The Sodar is another WebXR app that helps you answer the question, "What does six feet look like?" In our pandemic-affected world, you often see signs reminding you to keep six-feet away from others, but you may have trouble visualizing this. As such, Sodar swoops in to save the day — it's an app that tells you how far nearby humans are compared to your position.
It's likely that "Sodar" is a portmonteau of "social distancing" and "radar." Out of all the four Google WebXR offerings, MeasureUp and Sodar seem to be the most useful and practical apps.
Floom offers more fun than utility. The app is a "fun new way to explore the planet, built with WebXR and Google Maps," said Zebedee Pedersen, Google's Creative Technologist. Floom creates AR portals that spawn you to different foreign locations of the earth.
Finally, there is Picturescape, which is still under construction. Picturescape is a WebXR app that taps into your Google Photos library for an immersive, fun AR experience.
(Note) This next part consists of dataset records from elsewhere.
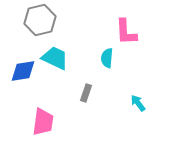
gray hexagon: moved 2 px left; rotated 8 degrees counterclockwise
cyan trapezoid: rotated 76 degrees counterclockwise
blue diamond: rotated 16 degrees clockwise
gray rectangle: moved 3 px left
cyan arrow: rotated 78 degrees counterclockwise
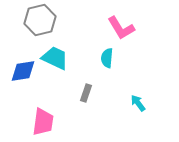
pink L-shape: moved 5 px left, 4 px up; rotated 28 degrees counterclockwise
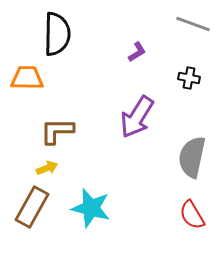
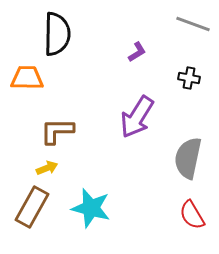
gray semicircle: moved 4 px left, 1 px down
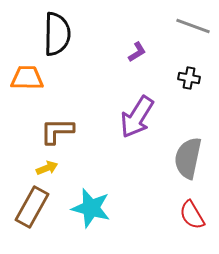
gray line: moved 2 px down
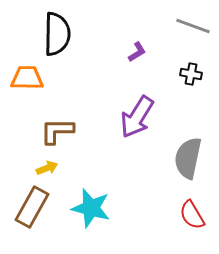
black cross: moved 2 px right, 4 px up
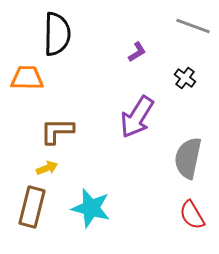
black cross: moved 6 px left, 4 px down; rotated 25 degrees clockwise
brown rectangle: rotated 15 degrees counterclockwise
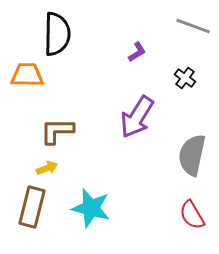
orange trapezoid: moved 3 px up
gray semicircle: moved 4 px right, 3 px up
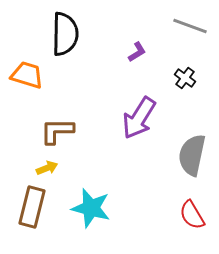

Based on the footage in the commercial, Picturescape looks fascinating and I look forward to seeing the app come to fruition.
How to experiment with Google's new WebXR apps
In order to experiment with Google Chrome's new AR and VR features, you'll need an Android device that supports ARCore. Click here to find a list of ARCore-supported Android devices.
Next, you must make sure you're using the latest Chrome browser. Finally, you can check out Google's new WebXR collection at the following link: g.co/webXR.